I don’t have the cd so can’t comment on those and this is my one and only Fuzzbox 12″ too.
nick – Wha…?!! I love pop! Prefab and otherwise, depending on my mood. Though the early Fuzzbox is unimpeachably great, “International Rescue” was the best of their “tragic sell-out” phase. I remain guarded and ambivalent at best and casually dismissive at worst regarding the “Big Bang” album.
Having been a HUGE fan of BSA, I was a bit surprised myself when I put Big Bang into the tape player for the first time and heard Jem and the Holograms instead. Still…there was something about it I loved despite having done a complete 180 in sound and look. It wasn’t until a few years later that, after overdosing on anime one evening, I realized that BB is actually a *perfect* anime soundtrack. Which made me love it even more. :)
Also, the video for IR is quite hilarious. :)
Those 2013 reissues are boss, though. They did an excellent job with the mix on them.
Jon Chaisson – You hit an impressive nail right on the head there with your Jem + The Holograms allusion. Jem + the Holograms as produced by ZTT yet with room for a Yoko Ono cover. “Big Bang” was certainly a weird album. Not surprising that it was their swan song. It’s only a sell out if it moves copies. I only saw the US released videos for this back in the day. Actually, all we got was “Self” as I recall. I do treasure my videotape of the band on the [gasp] Joan Rivers Show ca. first album! Great live version of “Love is The Slug.”

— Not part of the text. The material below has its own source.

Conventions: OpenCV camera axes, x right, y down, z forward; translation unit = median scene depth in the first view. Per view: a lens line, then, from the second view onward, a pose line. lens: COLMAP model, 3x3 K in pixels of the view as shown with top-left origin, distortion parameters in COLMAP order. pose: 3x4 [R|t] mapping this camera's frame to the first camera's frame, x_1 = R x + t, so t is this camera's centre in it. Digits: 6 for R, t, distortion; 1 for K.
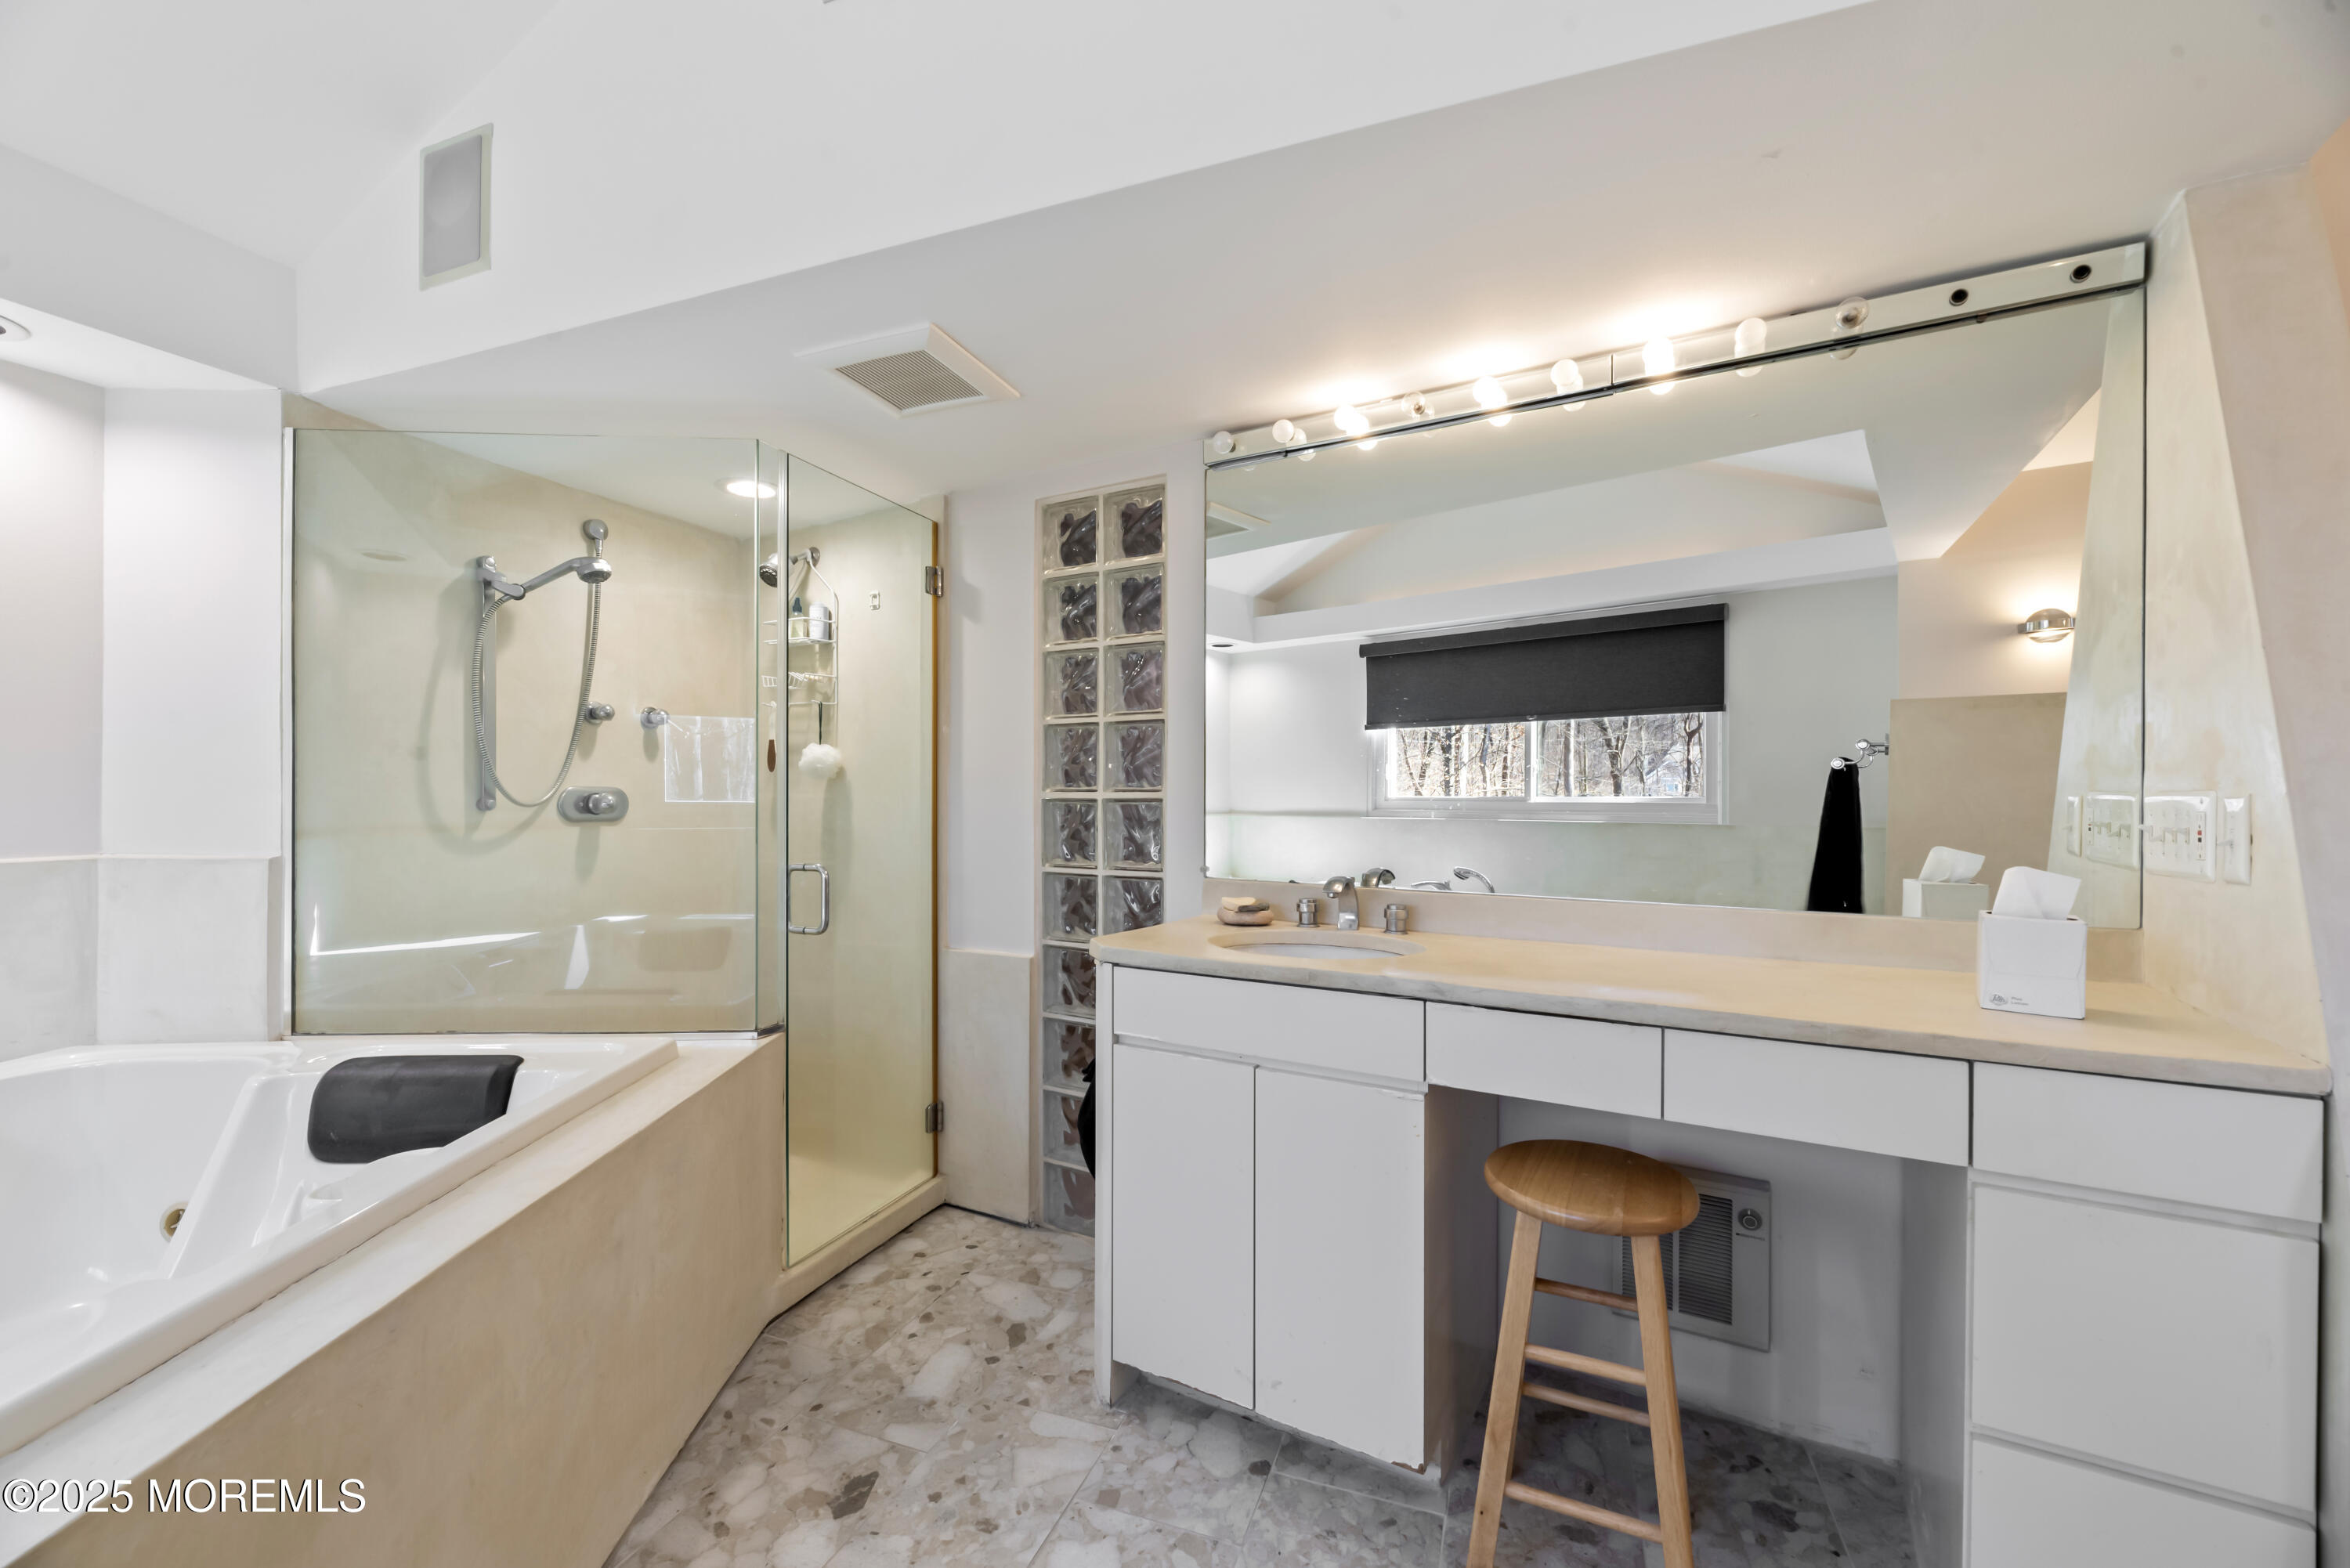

Fuzzbox’s makeover is still a head shaking experience for me. I remember the first time I saw them live in NYC and the debut album was out. It was just wonderful chaotic show that gets a “remember when” mention all the time among my friends that attended.
Echorich – Head shaking. Troubling, even. They started out incredibly then they banalized [is that a word!] themselves into pop puppets. Given the provocative feminist ideas on album number one, their adoption of the mantle of entertainment [even occasionally entertaining entertainment] was disappointing.